There are striking parallels between the 1998 legal settlement with the tobacco companies and ongoing lawsuits that blame the big oil companies for the costs of climate change.
Tobacco spent billions of dollars trying to debunk the medical science that smoking causes lung cancer. Meanwhile, millions of American continued to smoke, many dying prematurely as a result. The tobacco companies provided a product, but the choice to smoke was made by individuals. Setting aside, for the moment, the impacts of “second-hand” smoke, the risk was borne by smokers, but many costs were borne by society at large. Eventually, the states sued the tobacco companies to recover the costs of providing Medicare coverage to smoking victims, winning a group lawsuit that provided a payout of about $200 billion in recovered costs over 25 years.

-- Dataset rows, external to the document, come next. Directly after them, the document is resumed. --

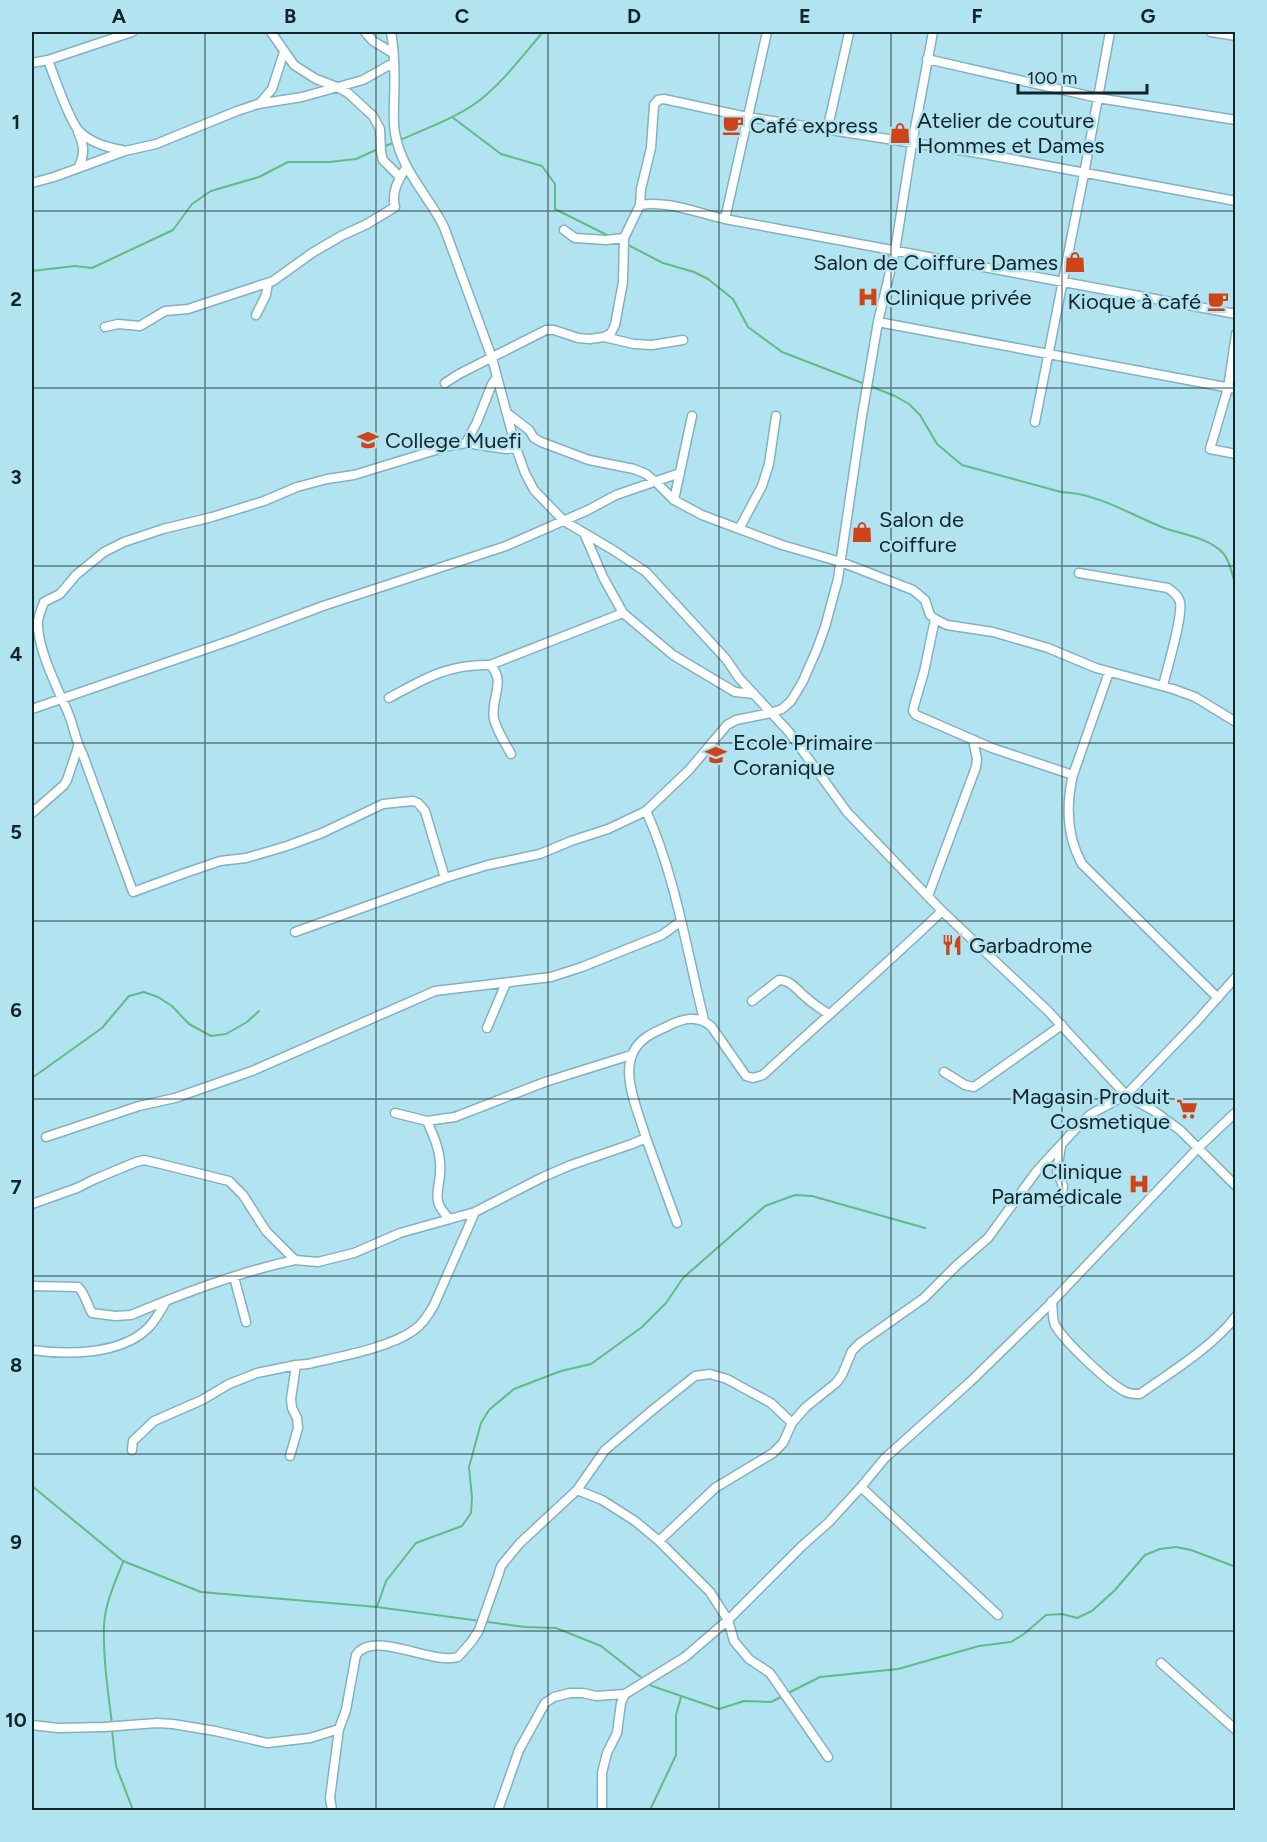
<svg xmlns="http://www.w3.org/2000/svg" width="1267" height="1842" font-family="Figtree,sans-serif">
<style>
.lines{fill:none;stroke-linecap:round;stroke-linejoin:round}
.stream{stroke:#60bc87;stroke-width:2}
.minor-casing{stroke:#82b2bf;stroke-width:11}
.minor{stroke:#fff;stroke-width:8}
.grid{fill:none;stroke:#12252a;stroke-width:1.5;stroke-opacity:0.55}
.labels{text-anchor:middle;stroke-width:5;stroke-linejoin:round;paint-order:stroke}
.poi-label{font-size:22px;fill:#12252a;stroke:#b2e3f0;text-anchor:start}
.neatline{fill:none;stroke:#12252a;stroke-width:2}
.grid-label{font-size:20px;text-anchor:middle;font-weight:bold;fill:#12252a}
</style>
<rect width="100%" height="100%" fill="#b2e3f0"/>
<g class="lines">
<!-- stream -->
<path class="stream" d="M452,117l49,37 41,12 13,18v25l54,27
M400,140c25,-11 53,-21 76,-37 24,-17 48,-49 67,-71
M383,147l12,-5
M628,245l35,18 31,9 14,7 25,20 15,28 34,25 83,32
M32,271l43,-5 17,2 81,-38 19,-26 19,-13 48,-14 29,-15h41l27,-3 22,-10
M870,386l25,10 14,8 11,11 17,29 25,21 99,27c38,1 71,24 106,37 18,6 41,9 55,23 8,7 10,24 14,34
M32,1078l70,-50 27,-32 15,-4 14,5 14,9 17,18 22,12 15,-2 21,-12 12,-11
M32,1486l91,75 78,31 176,15 148,20 31,1 45,18 51,40 67,23 25,-8 27,1 12,-6
M377,1607l9,-26 30,-38 46,-17 9,-13 1,-15 -3,-31 12,-44 8,-13 25,-21 47,-18 30,-7 51,-37 24,-24 17,-25 82,-72 30,-11 17,1 113,32
M788,1693l32,-16 78,-8 81,-23 32,-4 13,-8 22,-19 16,-1 15,4 15,-7 23,-21 30,-35 15,-6 16,-2 15,3 45,17
M112,1724c-4,-32 -9,-66 -8,-99 1,-21 11,-43 19,-63
M112,1730l4,36 17,44
M650,1810l26,-55v-40l5,-18"/>
<defs>
<path id="minor" d="M271,32l23,33 22,14 21,8 11,6 25,23 7,13 1,23 2,8 17,17
M365,32l8,9 20,12
M391,32c4,22 4,46 3,69 0,10 -1,22 1,32 6,37 33,62 49,94l48,131 24,90 9,25 9,17 30,31 49,29 33,22 80,87 13,19 50,54 58,80 95,99 106,100 78,84 28,16 26,19 56,56
M933,32l-21,112 -17,107 -17,71 358,67
M1211,32l25,4
M927,59l171,39 138,22
M48,60c6,16 21,60 31,71 12,12 27,16 43,19
M32,63l16,-3 84,-28
M259,104l13,-15 12,-37
M827,131l22,-98
M78,132c6,13 7,21 1,35
M32,183l22,-6 71,-26 31,-7 81,-33 21,-7 44,-7 61,-17 30,-17
M640,205l1,-16 10,-41 3,-43 4,-5 6,-1 83,18 237,37 252,47
M725,219l42,-187
M564,230l11,8 31,2 18,-2
M256,315l10,-20 2,-12
M105,327l13,-3 22,2 25,-15 23,-2 85,-28 39,-28 29,-17 26,-12 28,-17c-4,-14 3,-27 11,-39
M1236,334l-8,54 -18,61 26,5
M604,337l30,7 18,1 31,-5
M445,383l14,-9 87,-44h8l24,8 12,1 14,-2 7,-4 4,-8 8,-43 1,-44 16,-33c28,-5 57,8 85,14l511,95
M507,413l22,17 5,8 7,4 48,18 45,9 12,5 10,8 18,18 28,15 80,30 59,17 72,28 12,10 5,15 5,4 12,6 46,7 55,16 48,20 77,21 22,8 41,25
M1035,422l49,-248 26,-142
M466,443l40,6 10,-1
M674,500l18,-84
M739,529l23,-43 7,-22 7,-48
M584,533l19,44 20,36 50,42 62,37 19,2
M1079,573l89,15c5,4 10,7 12,14 3,16 -13,66 -17,84
M935,619l-11,53 -10,34 -1,5 3,4 76,33 81,27
M490,665c17,16 0,34 4,54 3,12 11,24 17,35
M1109,672l-36,103c-7,30 -6,62 9,89l136,134
M389,698c35,-19 58,-34 101,-33l133,-52
M32,709l203,-70 88,-33 183,-60 82,-36 28,-15 64,-22
M646,811c29,63 41,141 58,209
M32,813l32,-28 3,-5 11,-33
M445,878l-20,-67 -7,-8 -5,-2 -30,3 -61,29 -35,13 -41,12 -26,3 -35,12 -52,19 -50,-137c-7,-13 -9,-27 -14,-40 -10,-24 -33,-68 -31,-94 1,-7 4,-13 6,-19l16,-8 16,-19 28,-23 20,-10 39,-13 49,-12 52,-16 33,-14 30,-8 27,-4 95,-29 17,-3 11,-21 15,-38 5,-7
M928,896l48,-129 1,-8 -4,-19
M295,932l150,-54 43,-13 52,-11 31,-13 37,-12 38,-18 43,-41 38,-45 9,-5 35,-7 11,-4 9,-8 12,-20 14,-32 8,-22 13,-48 24,-163 16,-94
M752,1001l27,-21c13,0 19,12 29,19 6,6 14,10 20,15
M487,1028l19,-45
M944,1072l21,13 9,2 88,-62
M395,1113l32,8 28,-4 90,-35 86,-27
M427,1121c6,14 12,26 13,41 3,26 -13,36 10,57
M46,1137l93,-31 36,-8 77,-27 183,-80 116,-14 31,-10 80,-32 18,-13
M646,1138c-9,-32 -34,-79 2,-102 6,-4 14,-7 20,-10 16,-8 28,-11 43,0l35,50 7,2 10,-3c59,-55 121,-108 179,-164
M1061,1202l2,-16 -6,-15 4,-25
M32,1204l45,-16 18,-9 41,-17 8,-2 13,3 72,18 14,14 23,36 29,29 23,2 36,-9 46,-20 75,-21 68,-35 28,-12 61,-21 14,-6 31,85
M234,1277l12,45
M32,1286l46,1c7,6 9,18 14,26l23,3 16,-1c53,-22 108,-43 164,-55
M1052,1301c1,8 0,17 3,24 9,16 54,59 71,67 4,2 9,2 14,2 31,-22 74,-48 96,-78
M32,1350c35,5 89,5 116,-22 8,-8 13,-18 18,-27
M132,1450l1,-9 21,-20 48,-21 27,-16 28,-11 39,-8
M290,1456l8,-28 -1,-10 -5,-10 -1,-9 5,-34 12,-1c29,-7 82,-16 106,-34 9,-6 15,-16 20,-25l41,-93
M861,1487l137,128
M577,1490l25,10 33,21 24,20 51,51 18,28 6,21 15,18 21,14 58,84
M659,1541l56,-53 58,-35 10,-10 9,-20 14,-16 30,-24 6,-8 10,-24 8,-8 64,-45 33,-33 31,-27 48,-66 44,-48 11,-10 35,-19 70,-73 40,-45
M1161,1663l75,67
M32,1725l26,3 46,-1 53,-4 16,1 42,7 52,12 43,-5 29,-9 7,-19 10,-55c17,-26 75,10 102,2l14,-16 7,-11 19,-54 3,-10 9,-11 10,-12 57,-53 28,-40 50,-42 40,-32 15,-2 17,5 44,24 21,20
M332,1810l-2,-12 9,-69
M498,1810l21,-60 26,-47 9,-6 16,-4h13l13,3 29,-2 60,-37 43,-37 74,-74 27,-24 32,-35 24,-29 85,-76 78,-76 150,-158 38,-36
M602,1810v-37l5,-20 10,-20 4,-30 4,-9"/>
</defs>
<!-- minor casing -->
<use href="#minor" class="minor-casing"/>
<!-- minor -->
<use href="#minor" class="minor"/>
</g>
<!-- grid -->
<path class="grid" d="M205,32v1778M376,32v1778M548,32v1778M719,32v1778M891,32v1778M1062,32v1778M32,211h1204M32,388h1204M32,566h1204M32,743h1204M32,921h1204M32,1099h1204M32,1276h1204M32,1454h1204M32,1631h1204"/>
<!-- icons -->
<defs>
<symbol id="cafe-bare" viewBox="-9 -9 18 18"><path d="M-5.5-4.5H6V0H3Q3 3.5 0 3.5H-2.5Q-5.5 3.5-5.5 0ZM3-3.2v2h1.7v-2ZM-6 4.5H4V6H-6Z" fill="#cc4418" stroke="#b2e3f0" stroke-width="2.5" paint-order="stroke"/></symbol>
<symbol id="shop-bare" viewBox="-9 -9 18 18"><path d="M-5-2.5h2.3a2.7 3.5 0 0 1 5.4 0H5L5.5 6h-11ZM-1.5-2.5h3a1.5 2.3 0 0 0-3 0Z" fill="#cc4418" stroke="#b2e3f0" stroke-width="2.5" paint-order="stroke"/></symbol>
<symbol id="hospital-bare" viewBox="-9 -9 18 18"><path d="M-5-5h3v3.5h4V-5h3V5h-3V1.5h-4V5h-3Z" fill="#cc4418" stroke="#b2e3f0" stroke-width="2.5" paint-order="stroke"/></symbol>
<symbol id="university-bare" viewBox="-9 -9 18 18"><path d="M0-5L7-2L0 1L-7-2ZM-4 1L0 2.5L4 1V4Q0 6-4 4Z" fill="#cc4418" stroke="#b2e3f0" stroke-width="2.5" paint-order="stroke"/></symbol>
<symbol id="school-bare" viewBox="-9 -9 18 18"><path d="M0-5L7-2L0 1L-7-2ZM-4 1L0 2.5L4 1V4Q0 6-4 4Z" fill="#cc4418" stroke="#b2e3f0" stroke-width="2.5" paint-order="stroke"/></symbol>
<symbol id="restaurant-bare" viewBox="-9 -9 18 18"><path d="M-5-6h1v4h1v-4h1v4h1v-4h1v5L-1.5 .5V6h-2V.5L-5-1ZM5-6V6H3V1.5H1.5Q1.5-4 5-6Z" fill="#cc4418" stroke="#b2e3f0" stroke-width="2.5" paint-order="stroke"/></symbol>
<symbol id="supermarket-bare" viewBox="-9 -9 18 18"><path d="M-6-5.5h2.5l.6 2H6L4.5 2H-2.5L-4.4-4H-6ZM-1.5 3.2a1.3 1.3 0 1 0 .1 0ZM3 3.2a1.3 1.3 0 1 0 .1 0Z" fill="#cc4418" stroke="#b2e3f0" stroke-width="2.5" paint-order="stroke"/></symbol>
</defs>
<g fill-rule="evenodd">
<use href="#cafe-bare" x="718" y="110" width="30" height="30"/>
<use href="#shop-bare" x="885" y="118" width="30" height="30"/>
<use href="#shop-bare" x="1060" y="247" width="30" height="30"/>
<use href="#hospital-bare" x="853" y="282" width="30" height="30"/>
<use href="#cafe-bare" x="1203" y="286" width="30" height="30"/>
<use href="#university-bare" x="353" y="425" width="30" height="30"/>
<use href="#shop-bare" x="847" y="517" width="30" height="30"/>
<use href="#school-bare" x="701" y="740" width="30" height="30"/>
<use href="#restaurant-bare" x="937" y="930" width="30" height="30"/>
<use href="#supermarket-bare" x="1172" y="1094" width="30" height="30"/>
<use href="#hospital-bare" x="1124" y="1169" width="30" height="30"/>
</g>
<g class="labels">
<!-- poi labels -->
<g class="poi-label">
<text x="917" y="128">Atelier de couture<tspan x="917" dy="25">Hommes et Dames</tspan></text>
<text x="750" y="133">Café express</text>
<text x="1058" y="270" text-anchor="end">Salon de Coiffure Dames</text>
<text x="885" y="305">Clinique privée</text>
<text x="1201" y="309" text-anchor="end">Kioque à café</text>
<text x="385" y="448">College Muefi</text>
<text x="879" y="527">Salon de<tspan x="879" dy="25">coiffure</tspan></text>
<text x="733" y="750">Ecole Primaire<tspan x="733" dy="25">Coranique</tspan></text>
<text x="969" y="953">Garbadrome</text>
<text x="1170" y="1104" text-anchor="end">Magasin Produit<tspan x="1170" dy="25">Cosmetique</tspan></text>
<text x="1122" y="1179" text-anchor="end">Clinique<tspan x="1122" dy="25">Paramédicale</tspan></text>
</g>
</g>
<!-- border -->
<rect width="1267" height="1842" fill="none" stroke="#b2e3f0" stroke-width="66"/>
<!-- scale -->
<path d="M1018 84v9h129v-9" fill="none" stroke="#12252a" stroke-width="3"/>
<text x="1027" y="84" font-size="18" fill="#12252a" stroke="#b2e3f0" stroke-width="4.5" paint-order="stroke">100 m</text>
<rect x="33" y="33" width="1201" height="1776" class="neatline"/>
<g class="grid-label">
<text x="119" y="23">A</text>
<text x="290" y="23">B</text>
<text x="462" y="23">C</text>
<text x="634" y="23">D</text>
<text x="805" y="23">E</text>
<text x="977" y="23">F</text>
<text x="1148" y="23">G</text>
<text x="16" y="129">1</text>
<text x="16" y="306">2</text>
<text x="16" y="484">3</text>
<text x="16" y="661">4</text>
<text x="16" y="839">5</text>
<text x="16" y="1017">6</text>
<text x="16" y="1194">7</text>
<text x="16" y="1372">8</text>
<text x="16" y="1549">9</text>
<text x="16" y="1727">10</text>
</g>
</svg>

The big oil companies are known to have spent billions of dollars to convince us that the science of human-caused climate change was wrong or at least inconclusive, even when they knew otherwise from their own scientists. Millions of American continued to use fossil fuels, despite the known risks and costs of climate change, now estimated to range as high as $200 billion annually for the United States, per 1o C of warming. The oil companies provided a product, and customers made the choice to buy it. A lot of the costs of climate change will be borne by society at large, through taxes and insurance premiums.
Now cities and states that are likely to be affected by climate change, especially from the costs of sea-level rise are suing to recover anticipated damages. Recently a judge in a Federal District Court dismissed a lawsuit against big oil companies brought by the State of New York, but the litigation continues. Big oil is estimated to have contributed about 11% of the emissions of greenhouse gases to the atmosphere since the Industrial Revolution.
The attribution of the ongoing climate change is a science question, with widespread agreement among scientists about what is responsible and how severe the costs will be. Who should pay those costs is a legal question. The precedent from the tobacco settlement is that the polluters are liable, especially when they knowingly continued their actions. Big oil may win this legal challenge, but it begs the larger question of when our government will begin to take the science of climate change seriously and address emissions of greenhouse gases. This is not the time to “kick-the-can” down the road to the next generation.
Hsiang, S. and 11 others. 2017. Estimating economic damage from climate change in the United States. Science 356: 1362-1369.